AHRQ-funded research aims to improve the delivery of health services at the health systems or organizational level. Investment in research to improve the delivery of healthcare at the systems level was $36 million over the duration of projects that were ongoing in 2019. Efforts to share health information across technologies and healthcare environments and to leverage data and technology to strengthen the service quality are key aspects of research projects focused on health systems.
Telehealth and Telemedicine
Telehealth and Telemedicine facilitate long-distance care, education, and monitoring. The following are examples of AHRQ-funded 2019 telehealth and telemedicine research studies that ended in 2019:
Dr. Charles Ellis conducted an evidence-based speech therapy intervention that uses tele-rehabilitation approaches to improve communication for stroke patients with communication impairments (i.e., aphasia). The proof-of-concept evaluation revealed the feasibility, acceptability, and satisfaction of this technological approach to speech therapy.
Dr. Elizabeth Ferucci designed an observational study to evaluate disease activity and care quality among patients with rheumatoid arthritis. The study examined patient-reported symptoms in those who had experienced at least one telemedicine visit during the 12-month study period compared to those who had not. The findings demonstrated that patient outcomes were similar for in-person and telemedicine visits, suggesting that telemedicine is an acceptable method of followup.
Artificial Intelligence
Artificial Intelligence (AI) refers to the use of algorithms by computers to simulate human intelligence and improve performance. The use of AI in the healthcare industry provides considerable opportunity for technological advances. The following AHRQ-funded projects explore the capability of AI to enhance health system processes:
Dr. Jayant Pratap developed computerized models for predicting surgery cancellation. The aim of this last-minute surgery cancellation prediction system was to reduce healthcare costs and improve overall efficiency. The research found that the prediction system was able to predict two causes of cancellation (“no shows” and patients who cancelled because they had eaten) at higher rates than cancellations that occurred when patients were ill or because of patient or family refusal.
To enhance the clinical diagnosis of sepsis, Dr. Robert Sherwin developed Intelligent Sepsis Alert (ISA), an AI-enhanced version of an existing sepsis CDS tool. The tool integrates a real-time alert module into the EHR to identify patients with possible sepsis, resulting in enhanced performance from the existing sepsis CDS tool, further improving sepsis management.
Dr. Alexander Turchin investigated the outcome of combining natural language processing (NLP) and Dynamic Logic, a machine-learning algorithm to improve the identification of patients at high risk of death. Using data from EHRs for patient record analysis, the results indicated that Dynamic Logic had a consistent advantage in estimating the probability of death when compared to the standard statistical benchmark method.
Dr. Li Zhou developed an NLP system for allergy information, with the goal of improving patients' allergy lists in the EHR by identifying allergy references in free-text notes. The study found that the NLP system successfully identified 96 percent of allergy data in free-text notes.

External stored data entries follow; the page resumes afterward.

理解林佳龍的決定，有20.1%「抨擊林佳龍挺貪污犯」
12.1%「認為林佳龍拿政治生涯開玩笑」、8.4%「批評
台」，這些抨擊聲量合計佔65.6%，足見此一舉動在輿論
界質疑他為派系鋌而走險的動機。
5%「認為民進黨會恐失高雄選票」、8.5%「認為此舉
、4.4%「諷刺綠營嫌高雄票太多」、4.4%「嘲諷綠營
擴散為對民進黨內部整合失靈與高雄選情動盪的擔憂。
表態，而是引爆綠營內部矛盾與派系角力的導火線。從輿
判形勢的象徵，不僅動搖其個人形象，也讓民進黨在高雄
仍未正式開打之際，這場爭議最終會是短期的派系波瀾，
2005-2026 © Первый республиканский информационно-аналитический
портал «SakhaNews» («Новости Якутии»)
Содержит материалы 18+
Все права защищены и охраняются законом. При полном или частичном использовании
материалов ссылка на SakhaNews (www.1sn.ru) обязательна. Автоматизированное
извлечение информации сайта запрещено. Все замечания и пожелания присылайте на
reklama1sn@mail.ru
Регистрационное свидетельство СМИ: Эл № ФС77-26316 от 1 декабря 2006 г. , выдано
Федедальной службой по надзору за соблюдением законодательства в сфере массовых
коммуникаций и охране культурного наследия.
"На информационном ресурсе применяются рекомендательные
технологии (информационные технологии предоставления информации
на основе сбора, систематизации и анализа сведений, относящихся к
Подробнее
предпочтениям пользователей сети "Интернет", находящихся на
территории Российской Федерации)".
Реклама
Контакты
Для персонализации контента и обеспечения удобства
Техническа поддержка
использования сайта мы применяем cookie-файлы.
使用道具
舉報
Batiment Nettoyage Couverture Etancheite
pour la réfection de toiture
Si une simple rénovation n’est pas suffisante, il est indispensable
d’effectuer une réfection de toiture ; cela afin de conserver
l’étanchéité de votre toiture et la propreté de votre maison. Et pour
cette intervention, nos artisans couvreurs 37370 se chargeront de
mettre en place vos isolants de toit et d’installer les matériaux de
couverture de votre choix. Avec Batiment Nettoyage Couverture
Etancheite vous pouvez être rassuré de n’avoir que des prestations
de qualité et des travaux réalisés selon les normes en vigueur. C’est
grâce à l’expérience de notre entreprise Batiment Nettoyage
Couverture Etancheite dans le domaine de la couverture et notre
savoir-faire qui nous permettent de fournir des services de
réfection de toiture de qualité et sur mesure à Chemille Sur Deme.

Dr. Li Zhou was also funded to use NLP to improve the quality of medical documents created with speech recognition. While speech recognition is widely used, it has a significant 10 to 23 percent error rate. This research applied NLP and machine-learning methods to detect errors in speech-recognition notes. The study’s findings demonstrated that the use of language models for error detection is a promising tool for improving the accuracy of medical documents, but further work is needed to reduce false positives and the identification of errors in specific words versus sentences.
Interoperability
Interoperability is the ability of different information systems, devices, and applications (‘systems’) to access, exchange, integrate, and cooperatively use data in a coordinated manner, within and across organizational, regional, and national boundaries, to provide timely and seamless portability of information and optimize the health of individuals and populations globally. Health data exchange architectures, application interfaces, and standards enable data to be accessed and shared appropriately and securely across the complete spectrum of care, within all applicable settings and with relevant stakeholders, including by the individual . AHRQ funded the following research to develop interoperable systems in support of patient care and population health:
Dr. Mollie Rebecca Cummins developed a model process for poison control centers (PCC) to exchange data with EDs by using a standardized data exchange consult note template. In addition, Dr. Cummins and her team developed a user interface called SNOWHITE to populate the template and make it available to the State HIE. This study is a first step toward enabling data exchange between PCCs and EDs, and the resources developed in the study are now available to others as an open-source tool.
Dr. Joshua Ryan Vest investigated the relationship between the health information exchange (HIE) concepts of “pull” (allowing providers to query community-wide patient records) and “push” (delivering key information to patient records). The research team found that “push” and “pull” HIE are complementary. “Pull” HIE usage by providers was higher for clinical encounters, while “push” usage was higher for imaging information and clinical documents.